## WHAT THE TASK ASKS
Only text lines belong in the answer: the lines from the first one in the records through the line with "Picture 2: 3.6", copied exactly.

Records from a data collection:
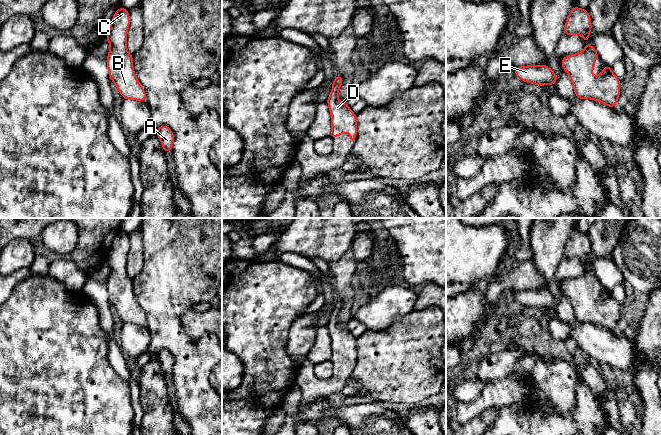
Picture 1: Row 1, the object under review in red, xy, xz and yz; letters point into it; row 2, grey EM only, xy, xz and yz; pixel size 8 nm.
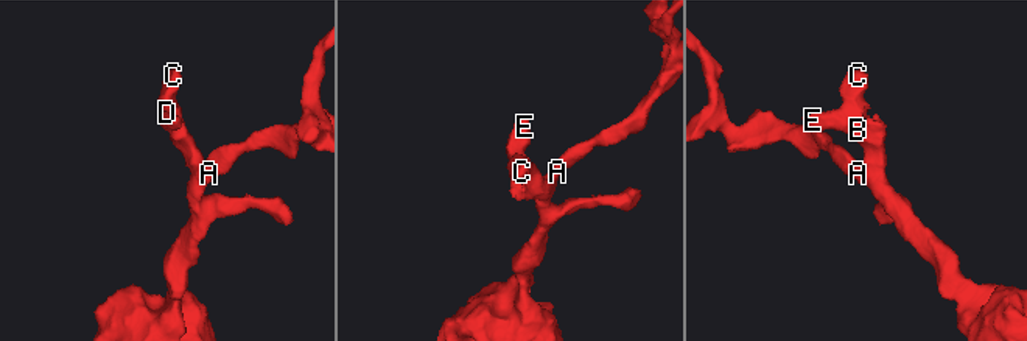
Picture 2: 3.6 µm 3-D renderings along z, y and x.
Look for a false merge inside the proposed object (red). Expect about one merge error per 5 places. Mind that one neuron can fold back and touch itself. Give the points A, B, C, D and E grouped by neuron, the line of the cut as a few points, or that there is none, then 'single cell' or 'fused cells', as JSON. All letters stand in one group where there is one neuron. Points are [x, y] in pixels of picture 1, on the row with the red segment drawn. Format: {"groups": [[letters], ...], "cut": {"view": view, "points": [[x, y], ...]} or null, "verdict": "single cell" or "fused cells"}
{"groups": [["A", "B", "C", "D", "E"]], "cut": null, "verdict": "single cell"}

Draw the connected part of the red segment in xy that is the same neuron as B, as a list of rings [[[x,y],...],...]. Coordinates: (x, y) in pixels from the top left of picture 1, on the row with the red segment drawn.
[[[120,7],[112,18],[106,39],[110,44],[107,56],[109,77],[124,99],[146,101],[147,95],[135,76],[133,56],[127,50],[127,33],[130,16],[127,9]]]

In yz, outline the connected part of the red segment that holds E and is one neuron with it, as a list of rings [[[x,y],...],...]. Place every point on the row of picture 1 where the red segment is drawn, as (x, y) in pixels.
[[[527,65],[515,67],[516,77],[535,85],[554,85],[558,77],[548,65]]]

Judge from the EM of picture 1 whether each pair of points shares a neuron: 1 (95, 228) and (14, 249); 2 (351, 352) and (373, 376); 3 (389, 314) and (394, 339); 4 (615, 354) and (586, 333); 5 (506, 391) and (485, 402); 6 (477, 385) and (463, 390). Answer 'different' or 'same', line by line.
1: different
2: different
3: different
4: same
5: same
6: same

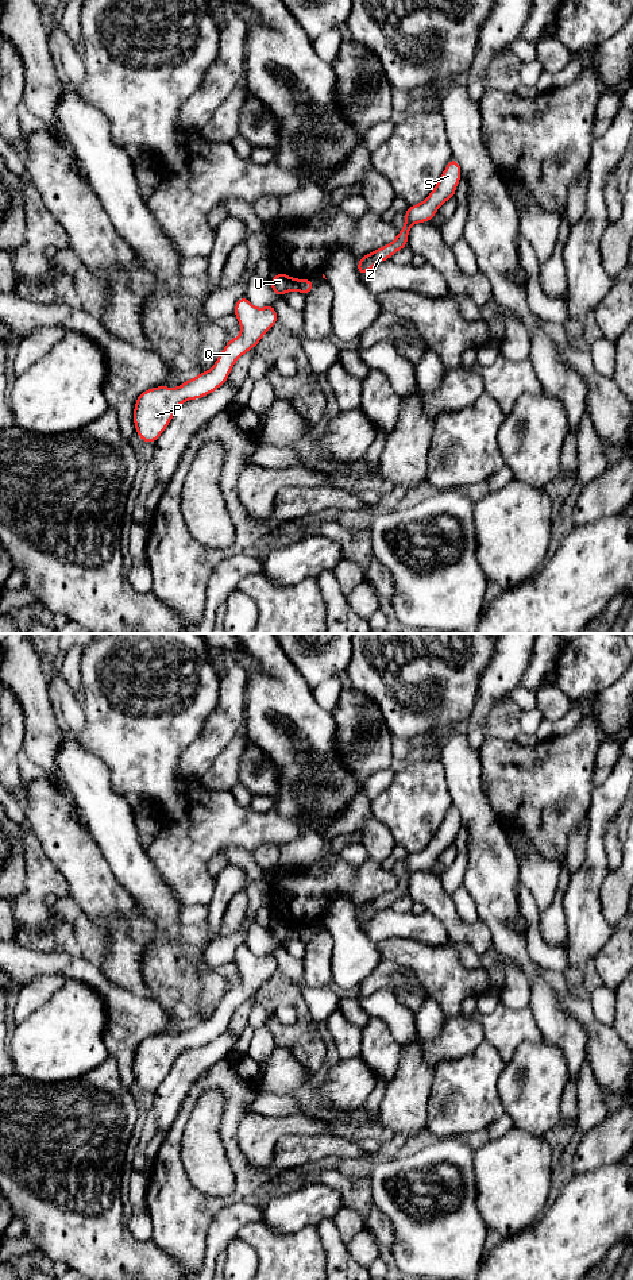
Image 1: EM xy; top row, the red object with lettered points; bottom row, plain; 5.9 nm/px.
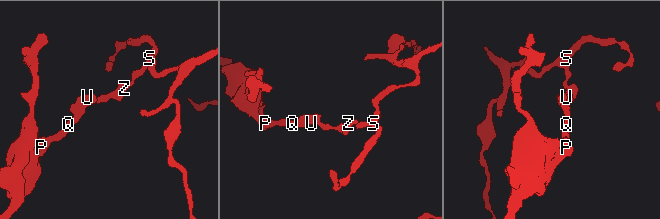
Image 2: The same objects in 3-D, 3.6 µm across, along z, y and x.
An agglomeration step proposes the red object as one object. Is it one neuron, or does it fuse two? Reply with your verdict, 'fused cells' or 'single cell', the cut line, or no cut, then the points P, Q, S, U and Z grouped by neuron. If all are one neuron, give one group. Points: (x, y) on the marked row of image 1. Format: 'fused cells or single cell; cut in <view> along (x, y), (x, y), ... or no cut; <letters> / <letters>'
fused cells; cut in xy along (303, 281), (298, 290); P Q U / S Z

## RESULT
Picture 1: Row 1, the object under review in red, xy, xz and yz; letters point into it; row 2, grey EM only, xy, xz and yz; pixel size 8 nm.
Picture 2: 3.6 µm 3-D renderings along z, y and x.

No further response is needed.